Why is this ant doing a face-plant?

According to a new study by Olivier Roux et al in PLoS One, she is spreading pheromones from a previously unknown gland:

Abstract: In Oecophylla, an ant genus comprising two territorially dominant arboreal species, workers are known to (1) use anal spots to mark their territories, (2) drag their gaster along the substrate to deposit short-range recruitment trails, and (3) drag the extruded rectal gland along the substrate to deposit the trails used in long-range recruitment. Here we study an overlooked but important marking behavior in which O. longinoda workers first rub the underside of their mandibles onto the substrate, and then—in a surprising posture—tilt their head and also rub the upper side of their mandibles. We demonstrate that this behavior is used to recruit nestmates. Its frequency varies with the rate at which a new territory, a sugary food source, a prey item, or an alien ant are discovered. Microscopy analyses showed that both the upper side and the underside of the mandibles possess pores linked to secretory glands.
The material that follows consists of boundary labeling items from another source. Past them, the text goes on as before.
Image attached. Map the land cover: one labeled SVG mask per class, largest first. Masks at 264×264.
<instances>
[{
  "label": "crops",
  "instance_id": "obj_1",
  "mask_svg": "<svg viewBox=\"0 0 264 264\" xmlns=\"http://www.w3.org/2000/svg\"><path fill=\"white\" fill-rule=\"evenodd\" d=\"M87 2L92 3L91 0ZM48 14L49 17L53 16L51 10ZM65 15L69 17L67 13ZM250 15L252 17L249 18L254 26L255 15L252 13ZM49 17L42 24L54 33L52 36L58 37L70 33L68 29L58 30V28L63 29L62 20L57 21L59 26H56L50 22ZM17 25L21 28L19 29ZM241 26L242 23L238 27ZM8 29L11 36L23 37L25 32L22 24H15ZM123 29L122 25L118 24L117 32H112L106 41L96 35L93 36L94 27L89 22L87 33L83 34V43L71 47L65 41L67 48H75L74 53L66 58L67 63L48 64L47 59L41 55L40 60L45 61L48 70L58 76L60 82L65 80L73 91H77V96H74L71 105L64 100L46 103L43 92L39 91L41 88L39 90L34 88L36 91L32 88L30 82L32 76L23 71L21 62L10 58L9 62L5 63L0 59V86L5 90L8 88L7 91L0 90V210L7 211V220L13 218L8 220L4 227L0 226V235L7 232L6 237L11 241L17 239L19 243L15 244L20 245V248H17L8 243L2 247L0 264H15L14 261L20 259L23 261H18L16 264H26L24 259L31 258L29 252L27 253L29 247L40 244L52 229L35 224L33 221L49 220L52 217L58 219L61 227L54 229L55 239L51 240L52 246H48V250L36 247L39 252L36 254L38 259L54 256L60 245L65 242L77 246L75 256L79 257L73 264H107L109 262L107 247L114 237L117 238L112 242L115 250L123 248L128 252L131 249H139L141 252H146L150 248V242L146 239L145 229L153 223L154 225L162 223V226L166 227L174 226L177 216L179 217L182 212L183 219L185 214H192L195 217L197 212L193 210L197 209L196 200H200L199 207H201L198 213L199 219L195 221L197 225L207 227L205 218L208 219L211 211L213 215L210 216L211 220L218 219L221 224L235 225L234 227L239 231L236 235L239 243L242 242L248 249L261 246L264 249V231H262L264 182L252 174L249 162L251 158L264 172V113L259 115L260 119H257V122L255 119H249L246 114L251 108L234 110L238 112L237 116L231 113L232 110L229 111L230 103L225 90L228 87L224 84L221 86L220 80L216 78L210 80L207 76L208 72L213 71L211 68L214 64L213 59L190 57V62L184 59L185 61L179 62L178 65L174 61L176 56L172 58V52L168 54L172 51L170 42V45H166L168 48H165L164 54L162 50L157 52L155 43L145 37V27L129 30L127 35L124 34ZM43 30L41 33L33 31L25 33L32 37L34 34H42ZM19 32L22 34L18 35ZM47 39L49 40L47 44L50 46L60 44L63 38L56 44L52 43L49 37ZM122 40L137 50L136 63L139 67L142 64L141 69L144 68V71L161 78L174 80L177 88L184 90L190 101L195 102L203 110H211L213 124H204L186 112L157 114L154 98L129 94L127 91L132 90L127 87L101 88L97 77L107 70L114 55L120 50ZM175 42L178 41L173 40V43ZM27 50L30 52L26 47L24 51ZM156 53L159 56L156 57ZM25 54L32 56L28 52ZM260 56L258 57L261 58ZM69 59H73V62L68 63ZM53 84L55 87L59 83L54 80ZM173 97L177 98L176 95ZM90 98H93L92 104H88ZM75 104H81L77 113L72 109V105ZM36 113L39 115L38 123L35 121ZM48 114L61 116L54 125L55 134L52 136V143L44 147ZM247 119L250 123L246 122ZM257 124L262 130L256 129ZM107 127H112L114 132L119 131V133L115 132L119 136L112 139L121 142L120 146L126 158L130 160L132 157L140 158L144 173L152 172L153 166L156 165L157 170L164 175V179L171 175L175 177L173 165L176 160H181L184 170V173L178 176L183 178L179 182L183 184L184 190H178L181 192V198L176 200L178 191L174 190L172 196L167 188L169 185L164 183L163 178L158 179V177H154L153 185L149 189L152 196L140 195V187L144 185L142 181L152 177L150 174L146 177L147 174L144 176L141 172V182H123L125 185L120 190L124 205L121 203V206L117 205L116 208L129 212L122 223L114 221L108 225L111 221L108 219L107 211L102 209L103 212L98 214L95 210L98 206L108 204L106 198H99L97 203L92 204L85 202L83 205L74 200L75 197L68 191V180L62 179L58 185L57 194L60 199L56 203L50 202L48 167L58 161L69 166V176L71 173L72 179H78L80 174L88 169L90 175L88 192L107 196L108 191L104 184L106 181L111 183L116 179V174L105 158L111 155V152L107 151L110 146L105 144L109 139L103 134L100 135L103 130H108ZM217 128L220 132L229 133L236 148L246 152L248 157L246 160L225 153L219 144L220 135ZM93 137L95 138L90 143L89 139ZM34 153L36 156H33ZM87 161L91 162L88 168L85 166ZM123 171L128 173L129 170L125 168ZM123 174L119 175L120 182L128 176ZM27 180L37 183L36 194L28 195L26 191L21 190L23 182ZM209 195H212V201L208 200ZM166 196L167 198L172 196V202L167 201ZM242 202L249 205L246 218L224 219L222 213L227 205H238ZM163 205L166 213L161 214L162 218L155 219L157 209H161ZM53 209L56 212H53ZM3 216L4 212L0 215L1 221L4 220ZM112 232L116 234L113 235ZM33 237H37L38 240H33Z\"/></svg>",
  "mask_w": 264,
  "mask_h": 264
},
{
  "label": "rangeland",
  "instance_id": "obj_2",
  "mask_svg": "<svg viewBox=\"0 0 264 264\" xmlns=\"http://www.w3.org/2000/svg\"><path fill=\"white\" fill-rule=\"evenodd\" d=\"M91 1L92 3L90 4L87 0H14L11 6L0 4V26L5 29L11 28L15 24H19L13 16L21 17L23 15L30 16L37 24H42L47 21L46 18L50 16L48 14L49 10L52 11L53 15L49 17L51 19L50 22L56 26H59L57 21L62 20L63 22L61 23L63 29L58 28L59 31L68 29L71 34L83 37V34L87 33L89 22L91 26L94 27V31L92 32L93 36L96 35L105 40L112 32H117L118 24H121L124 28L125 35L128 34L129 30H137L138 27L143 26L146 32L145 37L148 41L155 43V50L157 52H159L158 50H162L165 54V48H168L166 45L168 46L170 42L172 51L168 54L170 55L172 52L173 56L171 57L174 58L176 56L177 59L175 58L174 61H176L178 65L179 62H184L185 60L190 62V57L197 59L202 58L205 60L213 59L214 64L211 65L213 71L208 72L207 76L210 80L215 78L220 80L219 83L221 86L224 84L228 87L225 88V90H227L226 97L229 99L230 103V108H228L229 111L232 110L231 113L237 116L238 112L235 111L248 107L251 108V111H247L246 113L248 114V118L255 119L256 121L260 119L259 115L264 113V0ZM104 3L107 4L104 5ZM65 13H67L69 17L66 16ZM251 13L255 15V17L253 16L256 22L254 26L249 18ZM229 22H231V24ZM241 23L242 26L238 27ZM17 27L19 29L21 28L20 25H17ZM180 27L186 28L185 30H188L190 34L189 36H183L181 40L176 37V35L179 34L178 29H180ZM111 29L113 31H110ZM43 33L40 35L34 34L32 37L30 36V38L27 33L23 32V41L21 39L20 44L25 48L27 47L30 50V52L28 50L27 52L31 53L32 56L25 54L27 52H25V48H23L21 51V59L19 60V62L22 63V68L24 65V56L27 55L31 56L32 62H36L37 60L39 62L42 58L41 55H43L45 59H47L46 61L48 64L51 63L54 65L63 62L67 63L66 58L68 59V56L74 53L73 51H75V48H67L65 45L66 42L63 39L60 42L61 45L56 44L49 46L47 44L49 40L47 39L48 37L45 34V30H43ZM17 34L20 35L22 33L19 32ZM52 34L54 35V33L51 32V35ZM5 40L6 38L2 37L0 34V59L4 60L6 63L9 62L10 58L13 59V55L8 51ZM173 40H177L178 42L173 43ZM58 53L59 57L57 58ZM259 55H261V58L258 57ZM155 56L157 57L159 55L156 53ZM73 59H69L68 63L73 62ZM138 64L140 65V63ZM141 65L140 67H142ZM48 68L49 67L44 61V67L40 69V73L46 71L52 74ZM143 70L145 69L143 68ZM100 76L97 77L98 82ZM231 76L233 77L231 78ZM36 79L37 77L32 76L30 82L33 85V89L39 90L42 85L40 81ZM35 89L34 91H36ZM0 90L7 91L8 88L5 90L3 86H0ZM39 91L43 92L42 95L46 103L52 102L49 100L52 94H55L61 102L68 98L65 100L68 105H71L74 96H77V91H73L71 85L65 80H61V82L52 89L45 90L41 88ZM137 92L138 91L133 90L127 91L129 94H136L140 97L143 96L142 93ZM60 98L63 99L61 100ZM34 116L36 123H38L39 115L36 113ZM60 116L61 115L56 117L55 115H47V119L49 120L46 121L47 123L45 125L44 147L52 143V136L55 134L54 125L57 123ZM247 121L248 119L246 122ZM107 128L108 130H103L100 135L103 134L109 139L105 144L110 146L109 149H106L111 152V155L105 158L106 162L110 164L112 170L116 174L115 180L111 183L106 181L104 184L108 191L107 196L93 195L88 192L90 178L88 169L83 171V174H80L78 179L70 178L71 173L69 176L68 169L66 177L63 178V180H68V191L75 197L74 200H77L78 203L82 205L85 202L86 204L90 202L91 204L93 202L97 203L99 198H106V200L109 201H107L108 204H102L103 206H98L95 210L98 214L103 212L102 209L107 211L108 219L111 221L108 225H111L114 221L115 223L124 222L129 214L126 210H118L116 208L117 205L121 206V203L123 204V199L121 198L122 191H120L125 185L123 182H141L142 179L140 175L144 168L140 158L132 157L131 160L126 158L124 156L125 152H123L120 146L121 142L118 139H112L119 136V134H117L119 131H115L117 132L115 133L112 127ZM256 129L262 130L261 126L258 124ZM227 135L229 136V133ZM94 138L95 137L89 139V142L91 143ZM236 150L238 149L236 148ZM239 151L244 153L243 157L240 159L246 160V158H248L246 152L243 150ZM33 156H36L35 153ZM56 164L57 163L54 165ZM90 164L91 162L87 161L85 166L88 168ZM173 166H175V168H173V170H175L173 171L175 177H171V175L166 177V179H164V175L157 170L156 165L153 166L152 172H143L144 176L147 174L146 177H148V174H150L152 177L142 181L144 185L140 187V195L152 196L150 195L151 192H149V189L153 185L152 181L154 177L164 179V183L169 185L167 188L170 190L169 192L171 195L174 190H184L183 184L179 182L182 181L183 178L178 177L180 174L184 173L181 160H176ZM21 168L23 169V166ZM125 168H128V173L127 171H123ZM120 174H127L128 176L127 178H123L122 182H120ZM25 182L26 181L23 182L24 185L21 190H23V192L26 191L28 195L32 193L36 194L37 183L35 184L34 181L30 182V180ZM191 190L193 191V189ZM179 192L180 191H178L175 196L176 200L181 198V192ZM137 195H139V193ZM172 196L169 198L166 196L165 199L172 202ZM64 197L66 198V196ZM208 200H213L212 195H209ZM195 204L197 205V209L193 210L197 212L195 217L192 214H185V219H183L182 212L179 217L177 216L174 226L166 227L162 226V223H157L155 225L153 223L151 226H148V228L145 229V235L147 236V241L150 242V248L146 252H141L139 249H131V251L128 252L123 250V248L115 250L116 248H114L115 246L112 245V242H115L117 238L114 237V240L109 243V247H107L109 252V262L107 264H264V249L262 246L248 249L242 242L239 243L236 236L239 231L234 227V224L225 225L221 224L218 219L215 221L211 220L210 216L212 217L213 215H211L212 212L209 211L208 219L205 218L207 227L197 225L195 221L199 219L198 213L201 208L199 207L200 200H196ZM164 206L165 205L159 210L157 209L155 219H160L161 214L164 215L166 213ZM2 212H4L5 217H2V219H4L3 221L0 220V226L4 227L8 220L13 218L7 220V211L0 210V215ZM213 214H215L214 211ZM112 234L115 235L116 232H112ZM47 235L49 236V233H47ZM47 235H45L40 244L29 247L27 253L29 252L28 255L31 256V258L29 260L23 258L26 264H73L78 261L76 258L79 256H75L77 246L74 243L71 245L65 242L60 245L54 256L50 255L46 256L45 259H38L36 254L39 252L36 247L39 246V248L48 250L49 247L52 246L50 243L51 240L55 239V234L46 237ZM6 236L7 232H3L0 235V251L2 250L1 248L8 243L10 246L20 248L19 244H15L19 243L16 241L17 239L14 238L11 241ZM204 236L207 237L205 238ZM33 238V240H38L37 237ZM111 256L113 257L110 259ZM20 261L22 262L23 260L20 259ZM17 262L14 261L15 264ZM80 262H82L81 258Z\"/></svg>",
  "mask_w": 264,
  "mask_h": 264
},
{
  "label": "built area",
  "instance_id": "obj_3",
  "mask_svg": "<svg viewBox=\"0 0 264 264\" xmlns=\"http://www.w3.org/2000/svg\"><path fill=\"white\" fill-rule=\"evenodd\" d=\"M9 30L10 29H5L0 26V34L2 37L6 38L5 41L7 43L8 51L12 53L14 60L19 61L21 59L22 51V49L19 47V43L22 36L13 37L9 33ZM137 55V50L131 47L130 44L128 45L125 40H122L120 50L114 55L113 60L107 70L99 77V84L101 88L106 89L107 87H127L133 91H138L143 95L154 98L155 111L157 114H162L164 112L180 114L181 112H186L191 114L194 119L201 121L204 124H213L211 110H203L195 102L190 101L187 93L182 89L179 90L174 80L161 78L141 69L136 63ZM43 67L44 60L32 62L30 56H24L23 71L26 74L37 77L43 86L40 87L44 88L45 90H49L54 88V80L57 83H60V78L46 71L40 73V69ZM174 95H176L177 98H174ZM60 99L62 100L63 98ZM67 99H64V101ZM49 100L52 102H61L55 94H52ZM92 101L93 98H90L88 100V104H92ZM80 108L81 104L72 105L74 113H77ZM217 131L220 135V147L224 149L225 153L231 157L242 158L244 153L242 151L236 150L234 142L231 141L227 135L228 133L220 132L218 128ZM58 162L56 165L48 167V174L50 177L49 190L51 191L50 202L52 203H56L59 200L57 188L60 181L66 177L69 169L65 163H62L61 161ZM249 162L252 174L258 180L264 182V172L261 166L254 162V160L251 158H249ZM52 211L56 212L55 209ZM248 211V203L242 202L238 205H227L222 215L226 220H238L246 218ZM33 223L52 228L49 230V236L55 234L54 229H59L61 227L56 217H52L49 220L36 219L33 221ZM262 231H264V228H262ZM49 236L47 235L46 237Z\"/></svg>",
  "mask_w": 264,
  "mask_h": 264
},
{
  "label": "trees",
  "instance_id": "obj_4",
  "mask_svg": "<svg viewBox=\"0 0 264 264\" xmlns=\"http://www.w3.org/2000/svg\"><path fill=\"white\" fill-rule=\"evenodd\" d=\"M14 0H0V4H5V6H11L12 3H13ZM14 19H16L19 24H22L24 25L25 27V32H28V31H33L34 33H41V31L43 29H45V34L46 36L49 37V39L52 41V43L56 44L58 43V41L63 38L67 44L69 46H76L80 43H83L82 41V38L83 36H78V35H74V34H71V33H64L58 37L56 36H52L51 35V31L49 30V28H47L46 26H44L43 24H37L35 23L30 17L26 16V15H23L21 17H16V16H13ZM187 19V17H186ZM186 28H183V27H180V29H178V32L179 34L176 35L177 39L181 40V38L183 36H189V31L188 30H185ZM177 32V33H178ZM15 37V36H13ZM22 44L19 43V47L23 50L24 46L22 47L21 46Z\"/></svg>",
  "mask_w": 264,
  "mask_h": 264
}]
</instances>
So, by rubbing their mandibles onto the substrate, the workers probably spread a secretion from these glands that is involved in nestmate recruitment.

What’s remarkable here is that Oecophylla is one of the most conspicuous and well-studied African ants, and yet researchers are still finding entirely new behaviors and entirely new morphological structures.  Imagine what discoveries are hiding among the hordes of lesser-known species.

photo from Roux et al, Figure 1.

2 thoughts on “Why is this ant doing a face-plant?”

  1. Last week in Sabah I observed and photographed O. smaragdina workers exhibiting the same behavior several times upon the discovery of honey bait as O. longinoda in this paper. Really amazing that such well studied species still have unknown and conspicuous behavior.